Same goes for giving feedback on strengths. Be open in telling the oth . person what they do well and how these strengths add value to the entire team.
3. Be empathetic
Being empathetic means having the bhb directory ability to put ourselves in th “shoes,” thinking about how they. will receive the feedback and wheth they will actually be able to act on it.
This ability is not innate and must be developed. What will always help is to ask ourselves before giving feedback: How would it make me feel if I received this feedback? Is the other person to whom I will give feedback open to receiving comments about their or leadership style?
If we know that the person receiving the feedback will act incorrectly, it is preferable to avoid situations that generate conflicts and
find other mechanisms to convey our comments.
4. Be specific
When giving feedback, we can
Be tempted to go on and on. When we talk about a strength, this can make us look exagated or dishonest. When it comes to areas of weakness, going on and on can make the othe son feel “ judged.”
The recommendation her is to be specific and always. tell thethat we are open to continuing to talk about the topic when they have the opportunity and if they want to. Being specific doesn’t just mean saying “Great job.” It’s okay to write one to three paragraphs.This will help me to have enough information to and put the feedback into practice.
5. Be consistent
Nothing can be more confusing than receiving mixed messages from one son when we receive feedback. If one day our boss mentions that we . Communicate excellently with clients, and the next day he tells us that you need to improve many things in your communication style, we probably won’t know whe he really stands.

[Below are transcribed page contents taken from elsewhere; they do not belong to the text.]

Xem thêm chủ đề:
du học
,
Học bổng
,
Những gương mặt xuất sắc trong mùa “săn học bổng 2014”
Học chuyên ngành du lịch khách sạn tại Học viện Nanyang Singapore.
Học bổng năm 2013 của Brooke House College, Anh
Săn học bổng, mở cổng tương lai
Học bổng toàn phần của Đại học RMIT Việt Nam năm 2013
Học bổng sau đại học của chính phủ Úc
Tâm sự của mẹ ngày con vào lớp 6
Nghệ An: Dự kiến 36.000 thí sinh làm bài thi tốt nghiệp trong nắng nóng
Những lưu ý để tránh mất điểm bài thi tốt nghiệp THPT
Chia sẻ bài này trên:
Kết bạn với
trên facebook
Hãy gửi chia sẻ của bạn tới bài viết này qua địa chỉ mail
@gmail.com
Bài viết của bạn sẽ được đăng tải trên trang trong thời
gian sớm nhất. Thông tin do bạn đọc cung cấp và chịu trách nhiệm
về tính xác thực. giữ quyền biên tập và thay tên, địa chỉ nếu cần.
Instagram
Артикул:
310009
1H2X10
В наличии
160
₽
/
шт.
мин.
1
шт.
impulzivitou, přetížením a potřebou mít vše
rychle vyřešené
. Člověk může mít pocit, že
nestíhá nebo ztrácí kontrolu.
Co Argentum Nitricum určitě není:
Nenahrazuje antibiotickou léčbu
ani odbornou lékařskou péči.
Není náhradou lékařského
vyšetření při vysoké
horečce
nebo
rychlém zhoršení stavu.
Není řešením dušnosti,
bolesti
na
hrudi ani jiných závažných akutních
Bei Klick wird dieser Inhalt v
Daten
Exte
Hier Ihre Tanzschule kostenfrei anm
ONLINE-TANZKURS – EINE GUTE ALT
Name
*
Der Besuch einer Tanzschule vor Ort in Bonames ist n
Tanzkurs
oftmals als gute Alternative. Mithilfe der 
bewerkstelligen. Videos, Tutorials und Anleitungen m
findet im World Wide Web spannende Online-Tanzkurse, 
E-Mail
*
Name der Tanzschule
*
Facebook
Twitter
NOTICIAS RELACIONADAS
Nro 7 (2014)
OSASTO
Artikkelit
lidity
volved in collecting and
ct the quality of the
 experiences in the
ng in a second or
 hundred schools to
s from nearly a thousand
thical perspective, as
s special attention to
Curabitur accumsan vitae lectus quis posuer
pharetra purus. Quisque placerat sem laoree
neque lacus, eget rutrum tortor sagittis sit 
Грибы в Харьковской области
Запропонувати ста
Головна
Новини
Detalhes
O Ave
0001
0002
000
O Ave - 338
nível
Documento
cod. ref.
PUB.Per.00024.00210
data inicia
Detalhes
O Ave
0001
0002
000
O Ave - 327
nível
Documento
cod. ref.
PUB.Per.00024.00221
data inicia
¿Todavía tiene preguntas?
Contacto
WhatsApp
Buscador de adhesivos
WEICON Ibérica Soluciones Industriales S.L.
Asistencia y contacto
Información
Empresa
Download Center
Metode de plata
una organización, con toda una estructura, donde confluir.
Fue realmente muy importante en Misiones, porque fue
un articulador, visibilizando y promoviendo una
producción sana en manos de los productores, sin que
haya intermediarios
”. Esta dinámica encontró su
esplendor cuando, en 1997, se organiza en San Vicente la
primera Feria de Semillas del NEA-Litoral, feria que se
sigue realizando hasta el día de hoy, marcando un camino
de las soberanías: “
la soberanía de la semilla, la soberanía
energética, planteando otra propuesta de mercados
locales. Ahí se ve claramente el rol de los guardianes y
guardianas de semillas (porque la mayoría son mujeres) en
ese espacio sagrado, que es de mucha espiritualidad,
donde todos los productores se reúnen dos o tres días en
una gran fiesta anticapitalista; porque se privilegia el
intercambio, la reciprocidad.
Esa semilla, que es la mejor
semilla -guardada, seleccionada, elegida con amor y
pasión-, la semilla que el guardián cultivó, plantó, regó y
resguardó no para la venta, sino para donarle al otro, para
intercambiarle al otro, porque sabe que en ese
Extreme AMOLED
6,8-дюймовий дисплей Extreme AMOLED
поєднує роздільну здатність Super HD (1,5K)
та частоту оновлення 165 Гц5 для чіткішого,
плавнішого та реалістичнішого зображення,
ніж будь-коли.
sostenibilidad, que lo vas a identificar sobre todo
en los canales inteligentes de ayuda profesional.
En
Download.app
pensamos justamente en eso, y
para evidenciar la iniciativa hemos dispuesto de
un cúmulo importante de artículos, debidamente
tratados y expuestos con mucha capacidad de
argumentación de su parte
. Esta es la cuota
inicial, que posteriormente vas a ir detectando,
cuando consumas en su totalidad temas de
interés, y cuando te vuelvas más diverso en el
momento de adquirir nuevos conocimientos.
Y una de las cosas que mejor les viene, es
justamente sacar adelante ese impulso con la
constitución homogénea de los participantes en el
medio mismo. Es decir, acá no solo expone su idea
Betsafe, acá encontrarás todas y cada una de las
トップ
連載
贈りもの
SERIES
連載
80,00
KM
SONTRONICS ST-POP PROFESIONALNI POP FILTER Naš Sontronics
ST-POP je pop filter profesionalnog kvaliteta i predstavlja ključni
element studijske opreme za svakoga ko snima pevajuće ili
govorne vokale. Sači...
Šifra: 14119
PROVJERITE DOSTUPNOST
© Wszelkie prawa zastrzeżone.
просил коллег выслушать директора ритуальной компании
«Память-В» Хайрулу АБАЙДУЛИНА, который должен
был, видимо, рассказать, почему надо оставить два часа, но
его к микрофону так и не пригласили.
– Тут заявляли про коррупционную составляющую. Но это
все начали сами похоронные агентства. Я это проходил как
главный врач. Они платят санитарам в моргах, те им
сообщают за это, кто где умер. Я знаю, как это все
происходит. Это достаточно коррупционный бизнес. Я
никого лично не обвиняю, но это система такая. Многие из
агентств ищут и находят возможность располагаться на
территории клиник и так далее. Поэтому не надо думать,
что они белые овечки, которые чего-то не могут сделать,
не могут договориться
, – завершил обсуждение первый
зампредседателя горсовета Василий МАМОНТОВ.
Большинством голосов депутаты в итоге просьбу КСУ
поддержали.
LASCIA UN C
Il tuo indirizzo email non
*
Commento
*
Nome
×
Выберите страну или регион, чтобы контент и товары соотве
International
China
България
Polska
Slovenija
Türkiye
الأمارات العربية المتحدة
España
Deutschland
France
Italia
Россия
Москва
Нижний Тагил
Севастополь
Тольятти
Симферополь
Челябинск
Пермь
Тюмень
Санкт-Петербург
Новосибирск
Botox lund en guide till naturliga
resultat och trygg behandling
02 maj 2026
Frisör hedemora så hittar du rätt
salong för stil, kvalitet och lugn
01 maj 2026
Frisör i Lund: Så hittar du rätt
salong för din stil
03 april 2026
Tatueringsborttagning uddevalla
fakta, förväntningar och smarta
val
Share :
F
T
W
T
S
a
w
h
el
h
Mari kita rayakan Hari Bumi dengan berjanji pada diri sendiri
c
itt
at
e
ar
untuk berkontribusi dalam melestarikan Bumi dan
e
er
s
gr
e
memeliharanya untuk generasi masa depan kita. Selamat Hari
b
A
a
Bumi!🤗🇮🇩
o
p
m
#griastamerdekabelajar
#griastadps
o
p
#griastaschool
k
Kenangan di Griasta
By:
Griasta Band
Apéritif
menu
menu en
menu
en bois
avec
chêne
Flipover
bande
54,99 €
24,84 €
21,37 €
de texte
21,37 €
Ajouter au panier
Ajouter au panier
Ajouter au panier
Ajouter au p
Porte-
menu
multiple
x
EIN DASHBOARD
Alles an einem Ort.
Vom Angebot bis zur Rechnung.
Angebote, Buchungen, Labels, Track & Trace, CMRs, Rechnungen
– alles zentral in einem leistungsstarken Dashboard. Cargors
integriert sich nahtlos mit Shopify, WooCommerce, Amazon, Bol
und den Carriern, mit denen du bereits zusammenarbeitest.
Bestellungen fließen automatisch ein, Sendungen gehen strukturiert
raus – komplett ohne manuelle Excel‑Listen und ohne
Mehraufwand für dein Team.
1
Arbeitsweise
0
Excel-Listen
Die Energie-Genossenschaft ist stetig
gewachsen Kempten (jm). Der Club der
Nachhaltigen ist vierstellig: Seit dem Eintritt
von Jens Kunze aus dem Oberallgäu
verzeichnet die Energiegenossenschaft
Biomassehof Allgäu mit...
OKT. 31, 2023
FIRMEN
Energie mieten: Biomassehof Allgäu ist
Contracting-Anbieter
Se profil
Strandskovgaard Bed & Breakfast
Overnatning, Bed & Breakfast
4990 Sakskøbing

Or maybe the way we give feedback changes.
We shouldn’t be too modest one time and too explicit the next.
How to receive feedback?
We’ve already talked about how to give feedback. And for someone to give feedback, someone must necessarily receive it. It may seem like it’s enough to listen and say thank you. but the process goes than that. are three keys to receiving feedback.
1. Know how to listen
Yes. Although it is not thing, it is important. Listening does not only involve being silent and listening to the feedback, it involves being. attentive and intacting with our gaze and posture with the pon giving us the feedback. If while giving us feedback we are looking at the . Or if our posture is in the “I want to leave” position, it is most likely that the son giving us the feedback will feel uncomfortable or think that their feedback is not welcome.
2. Leave emotions aside
Don’t try to contradict or explain when you receive feedback . on something you can improve. Give them the opportunity to think about what they have said or written to you and analyze whethr it is really true and how you can improve.
3. Only you are responsible for your own development
It is important to know that only we ourselves have control our sonal or professional development.
Although the training that the company can give us is undoubtedly important, if we are not aware of this, no feedback will be enough to improve.